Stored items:
○ ○ ○
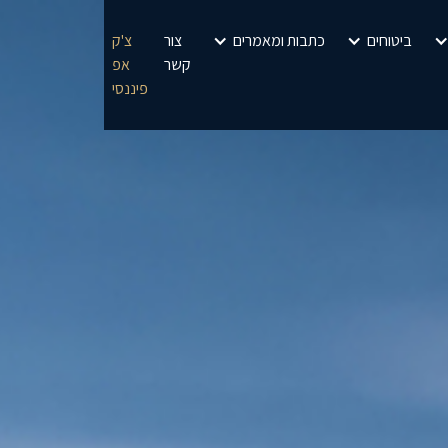
ביטוחים
כתבות ומאמרים
צור
צ'ק
קשר
אפ
פיננסי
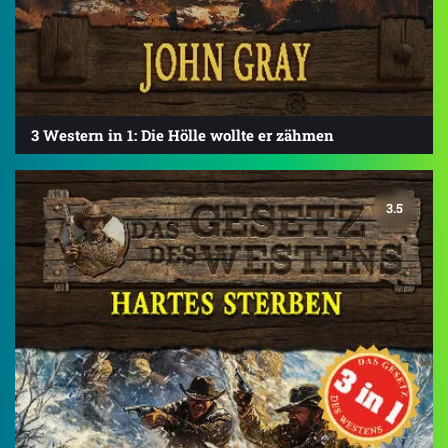
3 Western in 1: Die Hölle wollte er zähmen
3.5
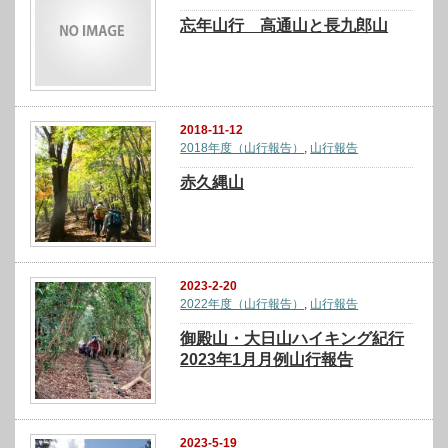
忘年山行 高通山と長九郎山
2018-11-12
2018年度（山行報告）
,
山行報告
赤久縄山
2023-2-20
2022年度（山行報告）
,
山行報告
御殿山・大日山ハイキング紀行
2023年1月月例山行報告
2023-5-19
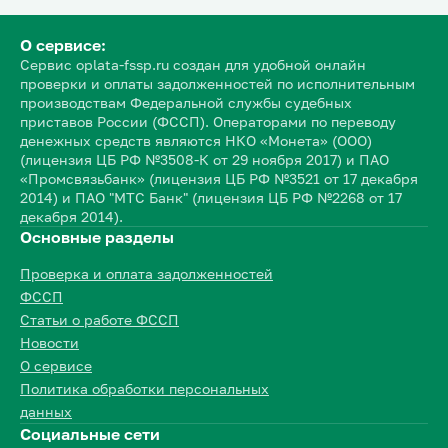
О сервисе:
Сервис oplata-fssp.ru создан для удобной онлайн
проверки и оплаты задолженностей по исполнительным
производствам Федеральной службы судебных
приставов России (ФССП). Операторами по переводу
денежных средств являются НКО «Монета» (ООО)
(лицензия ЦБ РФ №3508-К от 29 ноября 2017) и ПАО
«Промсвязьбанк» (лицензия ЦБ РФ №3521 от 17 декабря
2014) и ПАО "МТС Банк" (лицензия ЦБ РФ №2268 от 17
декабря 2014).
Основные разделы
Проверка и оплата задолженностей
ФССП
Статьи о работе ФССП
Новости
О сервисе
Политика обработки персональных
данных
Социальные сети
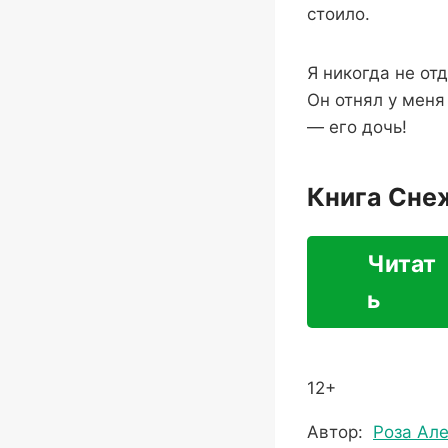
стоило.
Я никогда не от
Он отнял у меня
— его дочь!
Книга Сне
Читат
ь
12+
Метки
Автор:
Роза Ал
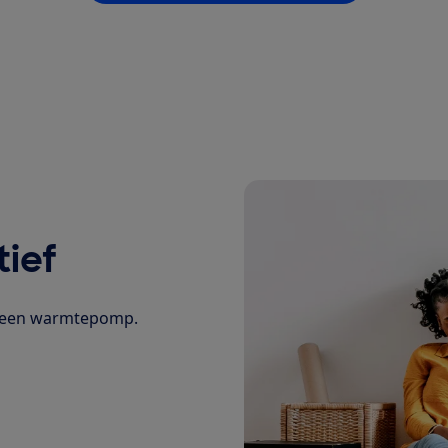
ief
et een warmtepomp.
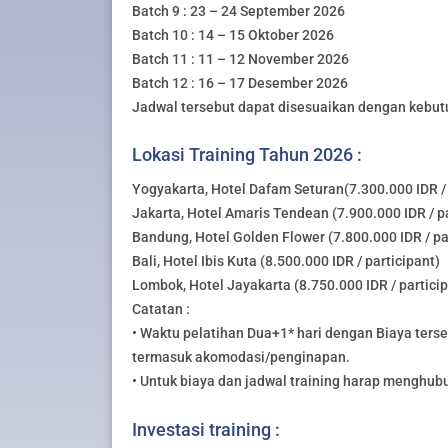
Batch 9 : 23 – 24 September 2026
Batch 10 : 14 – 15 Oktober 2026
Batch 11 : 11 – 12 November 2026
Batch 12 : 16 – 17 Desember 2026
Jadwal tersebut dapat disesuaikan dengan kebut
Lokasi Training Tahun 2026 :
Yogyakarta, Hotel Dafam Seturan(7.300.000 IDR / 
Jakarta, Hotel Amaris Tendean (7.900.000 IDR / pa
Bandung, Hotel Golden Flower (7.800.000 IDR / pa
Bali, Hotel Ibis Kuta (8.500.000 IDR / participant)
Lombok, Hotel Jayakarta (8.750.000 IDR / partici
Catatan :
• Waktu pelatihan Dua+1* hari dengan Biaya ters
termasuk akomodasi/penginapan.
• Untuk biaya dan jadwal training harap menghub
Investasi training :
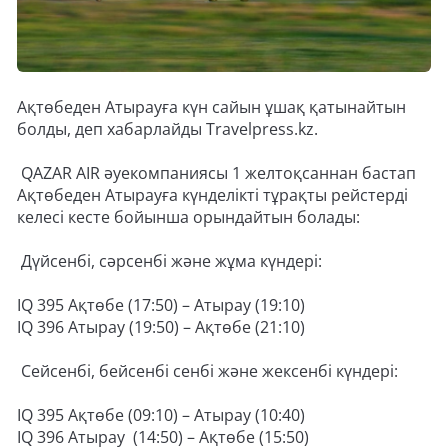
Ақтөбеден Атырауға күн сайын ұшақ қатынайтын
болды, деп хабарлайды Travelpress.kz.
QAZAR AIR әуекомпаниясы 1 желтоқсаннан бастап
Ақтөбеден Атырауға күнделікті тұрақты рейстерді
келесі кесте бойынша орындайтын болады:
Дүйсенбі, сәрсенбі және жұма күндері:
IQ 395 Ақтөбе (17:50) – Атырау (19:10)
IQ 396 Атырау (19:50) – Ақтөбе (21:10)
Сейсенбі, бейсенбі сенбі және жексенбі күндері:
IQ 395 Ақтөбе (09:10) – Атырау (10:40)
IQ 396 Атырау (14:50) – Ақтөбе (15:50)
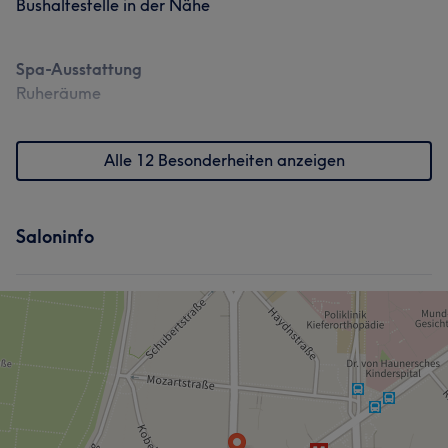
Bushaltestelle in der Nähe
Spa-Ausstattung
Ruheräume
Alle 12 Besonderheiten anzeigen
Saloninfo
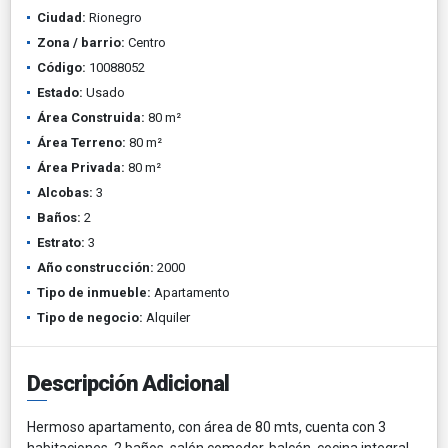
Ciudad:
Rionegro
Zona / barrio:
Centro
Código:
10088052
Estado:
Usado
Área Construida:
80 m²
Área Terreno:
80 m²
Área Privada:
80 m²
Alcobas:
3
Baños:
2
Estrato:
3
Año construcción:
2000
Tipo de inmueble:
Apartamento
Tipo de negocio:
Alquiler
Descripción Adicional
Hermoso apartamento, con área de 80 mts, cuenta con 3
habitaciones, 2 baños ,salón comedor, balcón, cocina integral,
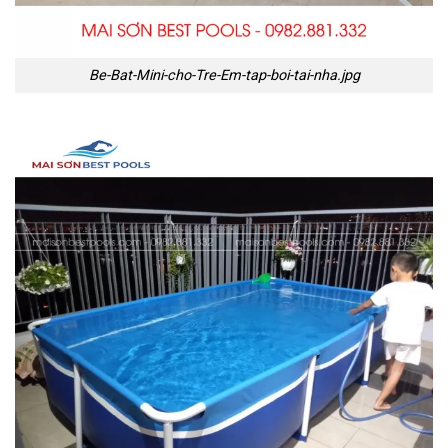
Be-Bat-Mini-cho-Tre-Em-tap-boi-tai-nha.jpg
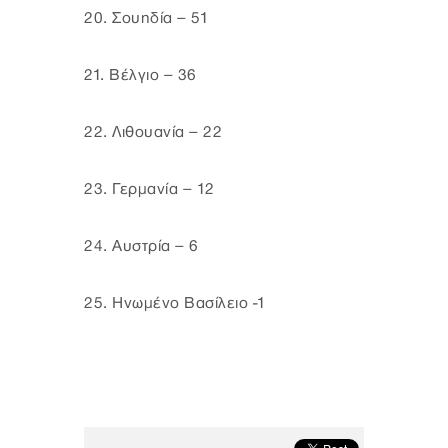
20. Σουηδία – 51
21. Βέλγιο – 36
22. Λιθουανία – 22
23. Γερμανία – 12
24. Αυστρία – 6
25. Ηνωμένο Βασίλειο -1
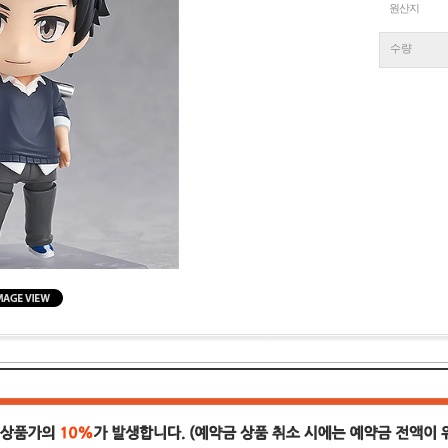
원산지
수량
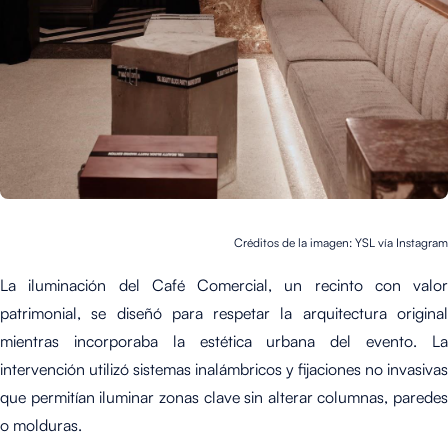
Créditos de la imagen: YSL vía Instagram
La iluminación del Café Comercial, un recinto con valor
patrimonial, se diseñó para respetar la arquitectura original
mientras incorporaba la estética urbana del evento. La
intervención utilizó sistemas inalámbricos y fijaciones no invasivas
que permitían iluminar zonas clave sin alterar columnas, paredes
o molduras.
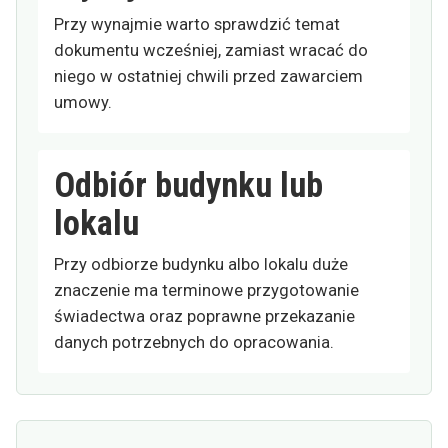
Przy wynajmie warto sprawdzić temat
dokumentu wcześniej, zamiast wracać do
niego w ostatniej chwili przed zawarciem
umowy.
Odbiór budynku lub
lokalu
Przy odbiorze budynku albo lokalu duże
znaczenie ma terminowe przygotowanie
świadectwa oraz poprawne przekazanie
danych potrzebnych do opracowania.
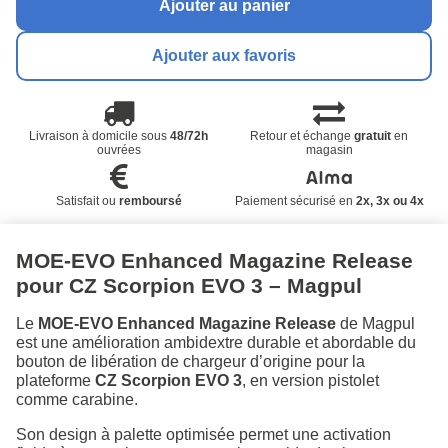
Ajouter au panier
Ajouter aux favoris
Livraison à domicile sous
48/72h
Retour et échange
gratuit
en
ouvrées
magasin
Satisfait ou
remboursé
Paiement sécurisé en
2x, 3x ou 4x
MOE-EVO Enhanced Magazine Release
pour CZ Scorpion EVO 3 – Magpul
Le
MOE-EVO Enhanced Magazine Release
de Magpul
est une amélioration ambidextre durable et abordable du
bouton de libération de chargeur d’origine pour la
plateforme
CZ Scorpion EVO 3
, en version pistolet
comme carabine.
Son design à palette optimisée permet une activation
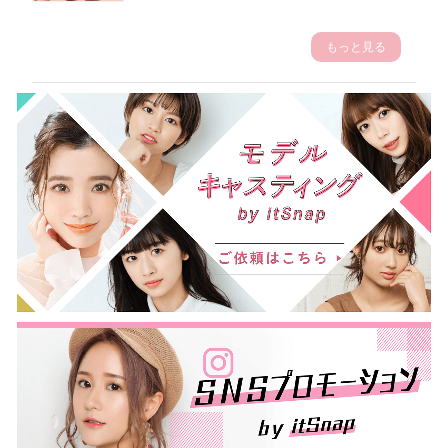
もっと見る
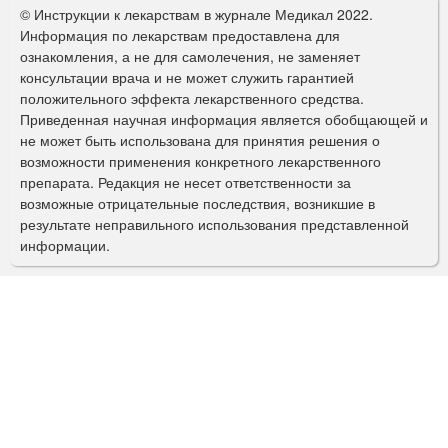
о
© Инструкции к лекарствам в журнале Медикал 2022.
р
Информация по лекарствам предоставлена для
ознакомления, а не для самолечения, не заменяет
м
консультации врача и не может служить гарантией
а
положительного эффекта лекарственного средства.
Приведенная научная информация является обобщающей и
п
не может быть использована для принятия решения о
о
возможности применения конкретного лекарственного
препарата. Редакция не несет ответственности за
и
возможные отрицательные последствия, возникшие в
с
результате неправильного использования представленной
информации.
к
а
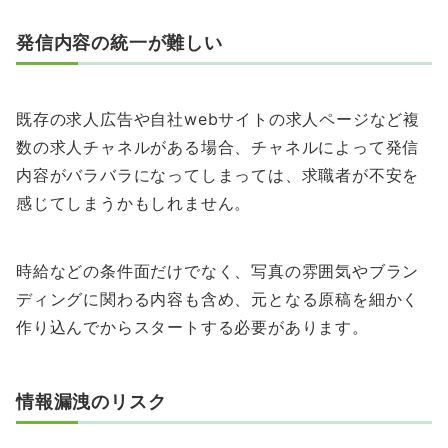
発信内容の統一が難しい
既存の求人広告や自社webサイトの求人ページなど複
数の求人チャネルがある場合、チャネルによって発信
内容がバラバラになってしまっては、求職者が不安を
感じてしまうかもしれません。
時給などの条件面だけでなく、写真の雰囲気やブラン
ディングに関わる内容も含め、元となる原稿を細かく
作り込んでからスタートする必要があります。
情報漏洩のリスク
○ ○ ○
_EXERCISE PROMPT:_
When copying the entries above, keep each word as it is and exclude any image.

_RESULT:_
ביטוחים
כתבות ומאמרים
צור
צ'ק
קשר
אפ
פיננסי
3 Western in 1: Die Hölle wollte er zähmen
3.5
忘年山行 高通山と長九郎山
2018-11-12
2018年度（山行報告）
,
山行報告
赤久縄山
2023-2-20
2022年度（山行報告）
,
山行報告
御殿山・大日山ハイキング紀行
2023年1月月例山行報告
2023-5-19
О сервисе:
Сервис oplata-fssp.ru создан для удобной онлайн
проверки и оплаты задолженностей по исполнительным
производствам Федеральной службы судебных
приставов России (ФССП). Операторами по переводу
денежных средств являются НКО «Монета» (ООО)
(лицензия ЦБ РФ №3508-К от 29 ноября 2017) и ПАО
«Промсвязьбанк» (лицензия ЦБ РФ №3521 от 17 декабря
2014) и ПАО "МТС Банк" (лицензия ЦБ РФ №2268 от 17
декабря 2014).
Основные разделы
Проверка и оплата задолженностей
ФССП
Статьи о работе ФССП
Новости
О сервисе
Политика обработки персональных
данных
Социальные сети
стоило.
Я никогда не от
Он отнял у меня
— его дочь!
Книга Сне
Читат
ь
12+
Метки
Автор:
Роза Ал
ief
et een warmtepomp.
Batch 9 : 23 – 24 September 2026
Batch 10 : 14 – 15 Oktober 2026
Batch 11 : 11 – 12 November 2026
Batch 12 : 16 – 17 Desember 2026
Jadwal tersebut dapat disesuaikan dengan kebut
Lokasi Training Tahun 2026 :
Yogyakarta, Hotel Dafam Seturan(7.300.000 IDR / 
Jakarta, Hotel Amaris Tendean (7.900.000 IDR / pa
Bandung, Hotel Golden Flower (7.800.000 IDR / pa
Bali, Hotel Ibis Kuta (8.500.000 IDR / participant)
Lombok, Hotel Jayakarta (8.750.000 IDR / partici
Catatan :
• Waktu pelatihan Dua+1* hari dengan Biaya ters
termasuk akomodasi/penginapan.
• Untuk biaya dan jadwal training harap menghub
Investasi training :
Ақтөбеден Атырауға күн сайын ұшақ қатынайтын
болды, деп хабарлайды Travelpress.kz.
QAZAR AIR әуекомпаниясы 1 желтоқсаннан бастап
Ақтөбеден Атырауға күнделікті тұрақты рейстерді
келесі кесте бойынша орындайтын болады:
Дүйсенбі, сәрсенбі және жұма күндері:
IQ 395 Ақтөбе (17:50) – Атырау (19:10)
IQ 396 Атырау (19:50) – Ақтөбе (21:10)
Сейсенбі, бейсенбі сенбі және жексенбі күндері:
IQ 395 Ақтөбе (09:10) – Атырау (10:40)
IQ 396 Атырау (14:50) – Ақтөбе (15:50)
Bushaltestelle in der Nähe
Spa-Ausstattung
Ruheräume
Alle 12 Besonderheiten anzeigen
Saloninfo
Ciudad:
Rionegro
Zona / barrio:
Centro
Código:
10088052
Estado:
Usado
Área Construida:
80 m²
Área Terreno:
80 m²
Área Privada:
80 m²
Alcobas:
3
Baños:
2
Estrato:
3
Año construcción:
2000
Tipo de inmueble:
Apartamento
Tipo de negocio:
Alquiler
Descripción Adicional
Hermoso apartamento, con área de 80 mts, cuenta con 3
habitaciones, 2 baños ,salón comedor, balcón, cocina integral,
Be-Bat-Mini-cho-Tre-Em-tap-boi-tai-nha.jpg
20. Σουηδία – 51
21. Βέλγιο – 36
22. Λιθουανία – 22
23. Γερμανία – 12
24. Αυστρία – 6
25. Ηνωμένο Βασίλειο -1
원산지
수량
Créditos de la imagen: YSL vía Instagram
La iluminación del Café Comercial, un recinto con valor
patrimonial, se diseñó para respetar la arquitectura original
mientras incorporaba la estética urbana del evento. La
intervención utilizó sistemas inalámbricos y fijaciones no invasivas
que permitían iluminar zonas clave sin alterar columnas, paredes
o molduras.
Przy wynajmie warto sprawdzić temat
dokumentu wcześniej, zamiast wracać do
niego w ostatniej chwili przed zawarciem
umowy.
Odbiór budynku lub
lokalu
Przy odbiorze budynku albo lokalu duże
znaczenie ma terminowe przygotowanie
świadectwa oraz poprawne przekazanie
danych potrzebnych do opracowania.
Ajouter au panier
Ajouter aux favoris
Livraison à domicile sous
48/72h
Retour et échange
gratuit
en
ouvrées
magasin
Satisfait ou
remboursé
Paiement sécurisé en
2x, 3x ou 4x
MOE-EVO Enhanced Magazine Release
pour CZ Scorpion EVO 3 – Magpul
Le
MOE-EVO Enhanced Magazine Release
de Magpul
est une amélioration ambidextre durable et abordable du
bouton de libération de chargeur d’origine pour la
plateforme
CZ Scorpion EVO 3
, en version pistolet
comme carabine.
Son design à palette optimisée permet une activation
もっと見る
о
© Инструкции к лекарствам в журнале Медикал 2022.
р
Информация по лекарствам предоставлена для
ознакомления, а не для самолечения, не заменяет
м
консультации врача и не может служить гарантией
а
положительного эффекта лекарственного средства.
Приведенная научная информация является обобщающей и
п
не может быть использована для принятия решения о
о
возможности применения конкретного лекарственного
препарата. Редакция не несет ответственности за
и
возможные отрицательные последствия, возникшие в
с
результате неправильного использования представленной
информации.
к
а
発信内容の統一が難しい
既存の求人広告や自社webサイトの求人ページなど複
数の求人チャネルがある場合、チャネルによって発信
内容がバラバラになってしまっては、求職者が不安を
感じてしまうかもしれません。
時給などの条件面だけでなく、写真の雰囲気やブラン
ディングに関わる内容も含め、元となる原稿を細かく
作り込んでからスタートする必要があります。
情報漏洩のリスク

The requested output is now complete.